Empezamos con los besos y las caricias en el cuello, la espalda o el trasero. El juego de bocas y el hormigueo sobre la piel me encienden, y enseguida quiero pasar al siguiente nivel. Él sabe cuándo es el momento de deslizar una mano por mis muslos, hasta lo más íntimo. Y yo, en cuanto noto esa incursión, me coloco de modo que tenga pleno acceso.

Es entonces cuando alterna entre besos en la boca y en los pechos, con sus buenos lametazos en la aureola y algún que otro mordisquito pícaro al pezón. Mientras tanto, no deja de mover hábilmente los dedos sobre mi clítoris, ejerciendo una suave presión y con movimientos circulares que lo estimulan. A veces recorre el camino hasta la abertura de la vagina e introduce un dedo, luego dos. Y no deja de besarme, de lamerme y de morderme. Si lo hace, es solo para susurrarme algo que sabe que incrementará el frenesí: “Te gusta, ¿verdad? Sí, te encanta”, y otras cosas más X que no reproduzco.

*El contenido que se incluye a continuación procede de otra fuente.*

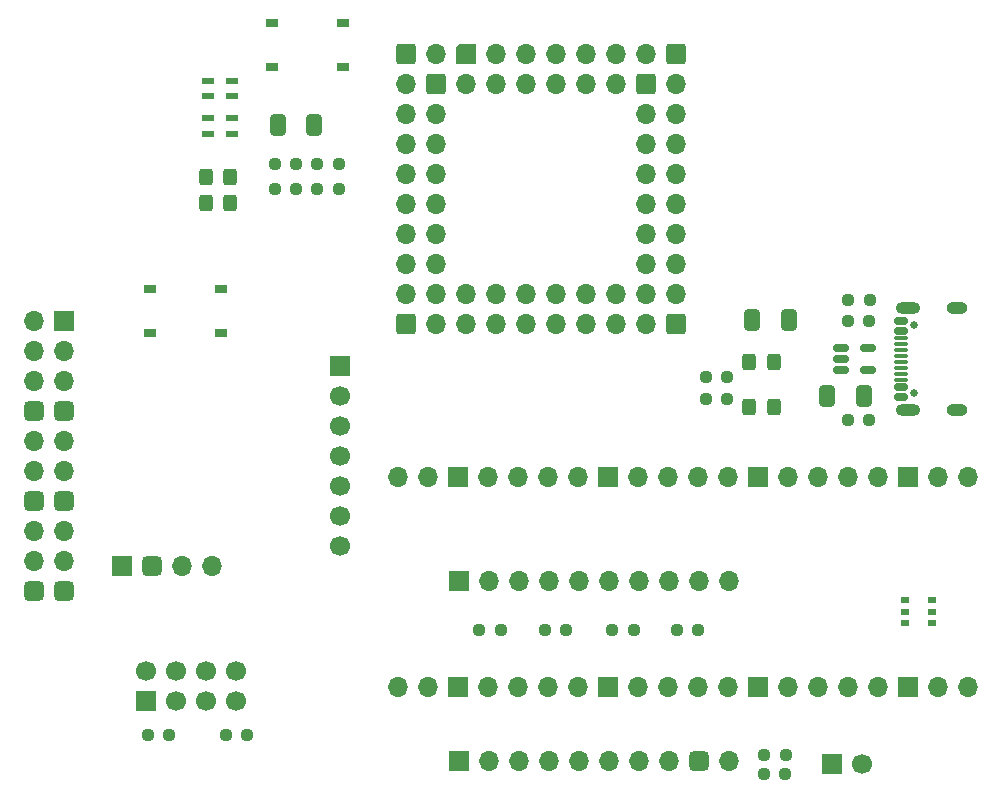
<source format=gbr>
%TF.GenerationSoftware,KiCad,Pcbnew,9.0.1*%
%TF.CreationDate,2025-04-18T18:57:09+02:00*%
%TF.ProjectId,hexapod2_cli,68657861-706f-4643-925f-636c692e6b69,rev?*%
%TF.SameCoordinates,Original*%
%TF.FileFunction,Soldermask,Top*%
%TF.FilePolarity,Negative*%
%FSLAX46Y46*%
G04 Gerber Fmt 4.6, Leading zero omitted, Abs format (unit mm)*
G04 Created by KiCad (PCBNEW 9.0.1) date 2025-04-18 18:57:09*
%MOMM*%
%LPD*%
G01*
G04 APERTURE LIST*
G04 Aperture macros list*
%AMRoundRect*
0 Rectangle with rounded corners*
0 $1 Rounding radius*
0 $2 $3 $4 $5 $6 $7 $8 $9 X,Y pos of 4 corners*
0 Add a 4 corners polygon primitive as box body*
4,1,4,$2,$3,$4,$5,$6,$7,$8,$9,$2,$3,0*
0 Add four circle primitives for the rounded corners*
1,1,$1+$1,$2,$3*
1,1,$1+$1,$4,$5*
1,1,$1+$1,$6,$7*
1,1,$1+$1,$8,$9*
0 Add four rect primitives between the rounded corners*
20,1,$1+$1,$2,$3,$4,$5,0*
20,1,$1+$1,$4,$5,$6,$7,0*
20,1,$1+$1,$6,$7,$8,$9,0*
20,1,$1+$1,$8,$9,$2,$3,0*%
%AMOutline5P*
0 Free polygon, 5 corners , with rotation*
0 The origin of the aperture is its center*
0 number of corners: always 5*
0 $1 to $10 corner X, Y*
0 $11 Rotation angle, in degrees counterclockwise*
0 create outline with 5 corners*
4,1,5,$1,$2,$3,$4,$5,$6,$7,$8,$9,$10,$1,$2,$11*%
%AMOutline6P*
0 Free polygon, 6 corners , with rotation*
0 The origin of the aperture is its center*
0 number of corners: always 6*
0 $1 to $12 corner X, Y*
0 $13 Rotation angle, in degrees counterclockwise*
0 create outline with 6 corners*
4,1,6,$1,$2,$3,$4,$5,$6,$7,$8,$9,$10,$11,$12,$1,$2,$13*%
%AMOutline7P*
0 Free polygon, 7 corners , with rotation*
0 The origin of the aperture is its center*
0 number of corners: always 7*
0 $1 to $14 corner X, Y*
0 $15 Rotation angle, in degrees counterclockwise*
0 create outline with 7 corners*
4,1,7,$1,$2,$3,$4,$5,$6,$7,$8,$9,$10,$11,$12,$13,$14,$1,$2,$15*%
%AMOutline8P*
0 Free polygon, 8 corners , with rotation*
0 The origin of the aperture is its center*
0 number of corners: always 8*
0 $1 to $16 corner X, Y*
0 $17 Rotation angle, in degrees counterclockwise*
0 create outline with 8 corners*
4,1,8,$1,$2,$3,$4,$5,$6,$7,$8,$9,$10,$11,$12,$13,$14,$15,$16,$1,$2,$17*%
G04 Aperture macros list end*
%ADD10R,1.700000X1.700000*%
%ADD11O,1.700000X1.700000*%
%ADD12RoundRect,0.150000X-0.512500X-0.150000X0.512500X-0.150000X0.512500X0.150000X-0.512500X0.150000X0*%
%ADD13RoundRect,0.237500X0.250000X0.237500X-0.250000X0.237500X-0.250000X-0.237500X0.250000X-0.237500X0*%
%ADD14RoundRect,0.425000X0.425000X-0.425000X0.425000X0.425000X-0.425000X0.425000X-0.425000X-0.425000X0*%
%ADD15RoundRect,0.237500X-0.250000X-0.237500X0.250000X-0.237500X0.250000X0.237500X-0.250000X0.237500X0*%
%ADD16R,1.000000X0.750000*%
%ADD17R,0.700000X0.510000*%
%ADD18C,1.700000*%
%ADD19RoundRect,0.250000X0.325000X0.450000X-0.325000X0.450000X-0.325000X-0.450000X0.325000X-0.450000X0*%
%ADD20RoundRect,0.250000X-0.325000X-0.450000X0.325000X-0.450000X0.325000X0.450000X-0.325000X0.450000X0*%
%ADD21RoundRect,0.250000X-0.412500X-0.650000X0.412500X-0.650000X0.412500X0.650000X-0.412500X0.650000X0*%
%ADD22R,1.000000X0.600000*%
%ADD23C,0.650000*%
%ADD24RoundRect,0.150000X0.425000X-0.150000X0.425000X0.150000X-0.425000X0.150000X-0.425000X-0.150000X0*%
%ADD25RoundRect,0.075000X0.500000X-0.075000X0.500000X0.075000X-0.500000X0.075000X-0.500000X-0.075000X0*%
%ADD26O,2.100000X1.000000*%
%ADD27O,1.800000X1.000000*%
%ADD28RoundRect,0.250000X-0.600000X-0.600000X0.600000X-0.600000X0.600000X0.600000X-0.600000X0.600000X0*%
%ADD29Outline5P,-0.850000X0.510000X-0.510000X0.850000X0.850000X0.850000X0.850000X-0.850000X-0.850000X-0.850000X0.000000*%
%ADD30RoundRect,0.250000X0.412500X0.650000X-0.412500X0.650000X-0.412500X-0.650000X0.412500X-0.650000X0*%
%ADD31RoundRect,0.425000X0.425000X0.425000X-0.425000X0.425000X-0.425000X-0.425000X0.425000X-0.425000X0*%
G04 APERTURE END LIST*
D10*
%TO.C,J2*%
X131764000Y-109113400D03*
D11*
X134304000Y-109113400D03*
X136844000Y-109113400D03*
X139384000Y-109113400D03*
X141924000Y-109113400D03*
X144464000Y-109113400D03*
X147004000Y-109113400D03*
X149544000Y-109113400D03*
X152084000Y-109113400D03*
X154624000Y-109113400D03*
%TD*%
D12*
%TO.C,U2*%
X164089500Y-89347000D03*
X164089500Y-90297000D03*
X164089500Y-91247000D03*
X166364500Y-91247000D03*
X166364500Y-89347000D03*
%TD*%
D13*
%TO.C,R5*%
X152019000Y-113284000D03*
X150194000Y-113284000D03*
%TD*%
D11*
%TO.C,U1*%
X174880000Y-100330000D03*
X172340000Y-100330000D03*
D10*
X169800000Y-100330000D03*
D11*
X167260000Y-100330000D03*
X164720000Y-100330000D03*
X162180000Y-100330000D03*
X159640000Y-100330000D03*
D10*
X157100000Y-100330000D03*
D11*
X154560000Y-100330000D03*
X152020000Y-100330000D03*
X149480000Y-100330000D03*
X146940000Y-100330000D03*
D10*
X144400000Y-100330000D03*
D11*
X141860000Y-100330000D03*
X139320000Y-100330000D03*
X136780000Y-100330000D03*
X134240000Y-100330000D03*
D10*
X131700000Y-100330000D03*
D11*
X129160000Y-100330000D03*
X126620000Y-100330000D03*
X126620000Y-118110000D03*
X129160000Y-118110000D03*
D10*
X131700000Y-118110000D03*
D11*
X134240000Y-118110000D03*
X136780000Y-118110000D03*
X139320000Y-118110000D03*
X141860000Y-118110000D03*
D10*
X144400000Y-118110000D03*
D11*
X146940000Y-118110000D03*
X149480000Y-118110000D03*
X152020000Y-118110000D03*
X154560000Y-118110000D03*
D10*
X157100000Y-118110000D03*
D11*
X159640000Y-118110000D03*
X162180000Y-118110000D03*
X164720000Y-118110000D03*
X167260000Y-118110000D03*
D10*
X169800000Y-118110000D03*
D11*
X172340000Y-118110000D03*
X174880000Y-118110000D03*
%TD*%
D10*
%TO.C,J1*%
X131764000Y-124353400D03*
D11*
X134304000Y-124353400D03*
X136844000Y-124353400D03*
X139384000Y-124353400D03*
X141924000Y-124353400D03*
X144464000Y-124353400D03*
X147004000Y-124353400D03*
X149544000Y-124353400D03*
D14*
X152084000Y-124353400D03*
D11*
X154624000Y-124353400D03*
%TD*%
D15*
%TO.C,R11*%
X105386500Y-122174000D03*
X107211500Y-122174000D03*
%TD*%
D16*
%TO.C,SW2*%
X105585000Y-84358000D03*
X111585000Y-84358000D03*
X105585000Y-88108000D03*
X111585000Y-88108000D03*
%TD*%
D17*
%TO.C,Q1*%
X169511000Y-110749000D03*
X169511000Y-111699000D03*
X169511000Y-112649000D03*
X171831000Y-112649000D03*
X171831000Y-111699000D03*
X171831000Y-110749000D03*
%TD*%
D10*
%TO.C,J7*%
X105283000Y-119253000D03*
D18*
X105283000Y-116713000D03*
X107823000Y-119253000D03*
X107823000Y-116713000D03*
X110363000Y-119253000D03*
X110363000Y-116713000D03*
X112903000Y-119253000D03*
X112903000Y-116713000D03*
%TD*%
D10*
%TO.C,J5*%
X121666000Y-90932000D03*
D18*
X121666000Y-93472000D03*
X121666000Y-96012000D03*
X121666000Y-98552000D03*
X121666000Y-101092000D03*
X121666000Y-103632000D03*
X121666000Y-106172000D03*
%TD*%
D13*
%TO.C,R16*%
X166497000Y-87122000D03*
X164672000Y-87122000D03*
%TD*%
D15*
%TO.C,R14*%
X152630500Y-91821000D03*
X154455500Y-91821000D03*
%TD*%
%TO.C,R10*%
X116134500Y-75946000D03*
X117959500Y-75946000D03*
%TD*%
%TO.C,R12*%
X111990500Y-122174000D03*
X113815500Y-122174000D03*
%TD*%
D13*
%TO.C,R15*%
X166544000Y-85344000D03*
X164719000Y-85344000D03*
%TD*%
D19*
%TO.C,D5*%
X158378000Y-94361000D03*
X156328000Y-94361000D03*
%TD*%
D15*
%TO.C,R3*%
X144733000Y-113284000D03*
X146558000Y-113284000D03*
%TD*%
D20*
%TO.C,D6*%
X156328000Y-90551000D03*
X158378000Y-90551000D03*
%TD*%
D15*
%TO.C,R2*%
X157607000Y-123825000D03*
X159432000Y-123825000D03*
%TD*%
%TO.C,R18*%
X164672000Y-95504000D03*
X166497000Y-95504000D03*
%TD*%
D20*
%TO.C,D4*%
X110345000Y-77089000D03*
X112395000Y-77089000D03*
%TD*%
D15*
%TO.C,R7*%
X116134500Y-73787000D03*
X117959500Y-73787000D03*
%TD*%
D21*
%TO.C,C2*%
X156552500Y-86995000D03*
X159677500Y-86995000D03*
%TD*%
D15*
%TO.C,R4*%
X139018000Y-113284000D03*
X140843000Y-113284000D03*
%TD*%
D10*
%TO.C,J8*%
X163322000Y-124587000D03*
D18*
X165862000Y-124587000D03*
%TD*%
D21*
%TO.C,C3*%
X162902500Y-93472000D03*
X166027500Y-93472000D03*
%TD*%
D10*
%TO.C,J4*%
X103200200Y-107848400D03*
D14*
X105740200Y-107848400D03*
D11*
X108280200Y-107848400D03*
X110820200Y-107848400D03*
%TD*%
D15*
%TO.C,R1*%
X157560000Y-125476000D03*
X159385000Y-125476000D03*
%TD*%
D16*
%TO.C,SW1*%
X115920000Y-61879000D03*
X121920000Y-61879000D03*
X115920000Y-65629000D03*
X121920000Y-65629000D03*
%TD*%
D15*
%TO.C,R8*%
X119737500Y-75946000D03*
X121562500Y-75946000D03*
%TD*%
D22*
%TO.C,D2*%
X110522000Y-66772000D03*
X110522000Y-68072000D03*
X112522000Y-68072000D03*
X112522000Y-66772000D03*
%TD*%
D23*
%TO.C,J6*%
X170242000Y-93187000D03*
X170242000Y-87407000D03*
D24*
X169167000Y-93497000D03*
X169167000Y-92697000D03*
D25*
X169167000Y-91547000D03*
X169167000Y-90547000D03*
X169167000Y-90047000D03*
X169167000Y-89047000D03*
D24*
X169167000Y-87897000D03*
X169167000Y-87097000D03*
X169167000Y-87097000D03*
X169167000Y-87897000D03*
D25*
X169167000Y-88547000D03*
X169167000Y-89547000D03*
X169167000Y-91047000D03*
X169167000Y-92047000D03*
D24*
X169167000Y-92697000D03*
X169167000Y-93497000D03*
D26*
X169742000Y-94617000D03*
D27*
X173922000Y-94617000D03*
D26*
X169742000Y-85977000D03*
D27*
X173922000Y-85977000D03*
%TD*%
D28*
%TO.C,U3*%
X127254000Y-64516000D03*
X150114000Y-64516000D03*
X129794000Y-67056000D03*
X147574000Y-67056000D03*
X127254000Y-87376000D03*
X150114000Y-87376000D03*
D11*
X132334000Y-67056000D03*
X129794000Y-64516000D03*
X127254000Y-67056000D03*
X129794000Y-69596000D03*
X134874000Y-64516000D03*
X134874000Y-67056000D03*
X127254000Y-69596000D03*
X129794000Y-72136000D03*
X127254000Y-72136000D03*
X129794000Y-74676000D03*
X127254000Y-74676000D03*
X129794000Y-77216000D03*
X127254000Y-77216000D03*
X129794000Y-79756000D03*
X127254000Y-79756000D03*
X129794000Y-82296000D03*
X127254000Y-82296000D03*
X129794000Y-84836000D03*
X127254000Y-84836000D03*
X129794000Y-87376000D03*
X132334000Y-87376000D03*
X132334000Y-84836000D03*
X134874000Y-87376000D03*
X134874000Y-84836000D03*
X137414000Y-87376000D03*
X137414000Y-84836000D03*
X139954000Y-87376000D03*
X139954000Y-84836000D03*
X142494000Y-87376000D03*
X142494000Y-84836000D03*
X145034000Y-87376000D03*
X145034000Y-84836000D03*
X147574000Y-87376000D03*
X147574000Y-84836000D03*
X150114000Y-84836000D03*
X147574000Y-82296000D03*
X150114000Y-82296000D03*
X147574000Y-79756000D03*
X150114000Y-79756000D03*
X147574000Y-77216000D03*
X150114000Y-77216000D03*
X147574000Y-74676000D03*
X150114000Y-74676000D03*
X147574000Y-72136000D03*
X150114000Y-72136000D03*
X147574000Y-69596000D03*
X150114000Y-69596000D03*
X150114000Y-67056000D03*
X147574000Y-64516000D03*
X145034000Y-67056000D03*
X137414000Y-67056000D03*
X145034000Y-64516000D03*
X137414000Y-64516000D03*
X139954000Y-67056000D03*
X142494000Y-67056000D03*
X139954000Y-64516000D03*
X142494000Y-64516000D03*
D29*
X132334000Y-64516000D03*
%TD*%
D22*
%TO.C,D1*%
X110522000Y-69947000D03*
X110522000Y-71247000D03*
X112522000Y-71247000D03*
X112522000Y-69947000D03*
%TD*%
D30*
%TO.C,C1*%
X119507000Y-70485000D03*
X116382000Y-70485000D03*
%TD*%
D13*
%TO.C,R6*%
X135278500Y-113284000D03*
X133453500Y-113284000D03*
%TD*%
D15*
%TO.C,R9*%
X119761000Y-73787000D03*
X121586000Y-73787000D03*
%TD*%
D13*
%TO.C,R17*%
X154455500Y-93726000D03*
X152630500Y-93726000D03*
%TD*%
D20*
%TO.C,D3*%
X110345000Y-74930000D03*
X112395000Y-74930000D03*
%TD*%
D10*
%TO.C,J3*%
X98298000Y-87122000D03*
D11*
X95758000Y-87122000D03*
X98298000Y-89662000D03*
X95758000Y-89662000D03*
X98298000Y-92202000D03*
X95758000Y-92202000D03*
D31*
X98298000Y-94742000D03*
X95758000Y-94742000D03*
D11*
X98298000Y-97282000D03*
X95758000Y-97282000D03*
X98298000Y-99822000D03*
X95758000Y-99822000D03*
D31*
X98298000Y-102362000D03*
X95758000Y-102362000D03*
D11*
X98298000Y-104902000D03*
X95758000Y-104902000D03*
X98298000Y-107442000D03*
X95758000Y-107442000D03*
D31*
X98298000Y-109982000D03*
X95758000Y-109982000D03*
%TD*%
M02*

</source>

En ese momento, deseo que no pare nunca. Pero también quiero sentarme en su cara y moverme desde atrás hacia adelante para que me dé placer oral. O bien observarle desde arriba mientras se coloca entre mis piernas. O pasar al 69 para estimular nuestros genitales al mismo tiempo. Todo eso quiero y nada puedo, porque estoy inmovilizada por el placer y deseo que me siga tocando, besando y susurrando obscenidades al oído.

Aún no quería

Le hago peticiones pero, cuando se va a mover para cambiar, le sujeto la mano para que siga por donde va. ¡Es que lo hace tan bien! No sé valorar la pericia masculina en nuestra zona íntima de manera general, solo sé que son muchos años, que me conoce bien y que sabe exactamente qué teclas tocar para que explote de placer. Y claro, él sigue y sigue y yo me corro viva.

¡Joder! ¡No me ha dado tiempo de nada más! -me lamento, y él sonríe.

En la penetración, ya muy satisfecha, yo me esmero y él se sume en sus propias intensidades. Lo hago como me lo pida e insisto hasta que oigo el jadeo que anuncia su orgasmo. La eyaculación y sus ojos apretados ponen fin a la sesión.

No me quedo con ganas de más, pero, a la vez, se me hace corto. Hubiera querido más posturas, más lengua, más tocamiento y más obscenidades. Hubiera querido más deleite, pero siempre se termina.

El anticlímax

Pues bastaría con echar otro polvo, si quieres más, ¿no? No somos de repetir, la verdad. Con esa intensidad, uno está bien. Ahora lo que hay que hacer es limpiarse y seguir con la vida, que es domingo, mañana se madruga y aún hay que hacer la cena. Que si nos ponemos ahora dale que te pego otra vez, será más trámite que placer real, y empezaré a sentir los escozores del exceso del fricción. A él se le dormirán la lengua y los dedos, y yo no estoy para andar botando largo rato sobre su pelvis. Una tiene sus limitaciones, y a él como más le gusta es conmigo encima.

La sesión ha terminado hasta la próxima, no hay más. Con un poco de suerte, no habrá que esperar más de una semana, de media. Cada pareja tiene sus códigos y sus tiempos, así que poco sentido le veo a la obsesión por la frecuencia, y a decidir qué es mucho y qué es poco. Porque, sea lo uno o lo otro, lo importante es que esté bien y que no deje de haber ganas del otro de cuando en cuando.

La cuestión es que yo quiero uno y medio, y no hablo de frecuencia media semanal. Hablo justo de eso, de un polvo y medio cada vez que me pongo, así habrá que darle a la imaginación para encontrar el punto.